• Task details:
Output only the lines that run from the one with "right, bottom; pixels)" to the final line of the material, exactly as they are written.

• Input for this task:
_____

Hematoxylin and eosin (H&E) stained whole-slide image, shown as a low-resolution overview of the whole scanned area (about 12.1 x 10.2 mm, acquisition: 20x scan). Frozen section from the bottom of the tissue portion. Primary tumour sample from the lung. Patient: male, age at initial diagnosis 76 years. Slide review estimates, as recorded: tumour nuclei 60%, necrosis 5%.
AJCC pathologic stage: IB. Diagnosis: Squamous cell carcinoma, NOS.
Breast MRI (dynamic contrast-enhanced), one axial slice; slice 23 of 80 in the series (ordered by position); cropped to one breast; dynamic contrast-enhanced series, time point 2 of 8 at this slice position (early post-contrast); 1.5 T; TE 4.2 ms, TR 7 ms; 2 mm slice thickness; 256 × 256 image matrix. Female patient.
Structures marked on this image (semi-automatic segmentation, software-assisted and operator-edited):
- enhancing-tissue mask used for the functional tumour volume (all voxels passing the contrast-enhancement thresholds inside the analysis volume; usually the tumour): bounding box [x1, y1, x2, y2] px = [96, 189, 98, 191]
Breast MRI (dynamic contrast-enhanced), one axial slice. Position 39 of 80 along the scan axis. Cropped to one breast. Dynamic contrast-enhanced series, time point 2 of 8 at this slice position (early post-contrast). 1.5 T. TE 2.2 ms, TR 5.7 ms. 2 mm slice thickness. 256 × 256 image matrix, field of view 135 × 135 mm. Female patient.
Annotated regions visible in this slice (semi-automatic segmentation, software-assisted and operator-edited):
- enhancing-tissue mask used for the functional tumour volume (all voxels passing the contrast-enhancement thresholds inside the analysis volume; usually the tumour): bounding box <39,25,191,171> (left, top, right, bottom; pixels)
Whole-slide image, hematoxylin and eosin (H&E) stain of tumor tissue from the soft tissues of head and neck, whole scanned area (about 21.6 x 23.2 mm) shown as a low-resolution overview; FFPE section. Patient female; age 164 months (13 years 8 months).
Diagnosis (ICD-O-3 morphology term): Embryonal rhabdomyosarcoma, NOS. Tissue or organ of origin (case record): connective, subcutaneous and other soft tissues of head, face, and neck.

_____

• Problem solution:
- enhancing-tissue mask used for the functional tumour volume (all voxels passing the contrast-enhancement thresholds inside the analysis volume; usually the tumour): bounding box <39,25,191,171> (left, top, right, bottom; pixels)
Whole-slide image, hematoxylin and eosin (H&E) stain of tumor tissue from the soft tissues of head and neck, whole scanned area (about 21.6 x 23.2 mm) shown as a low-resolution overview; FFPE section. Patient female; age 164 months (13 years 8 months).
Diagnosis (ICD-O-3 morphology term): Embryonal rhabdomyosarcoma, NOS. Tissue or organ of origin (case record): connective, subcutaneous and other soft tissues of head, face, and neck.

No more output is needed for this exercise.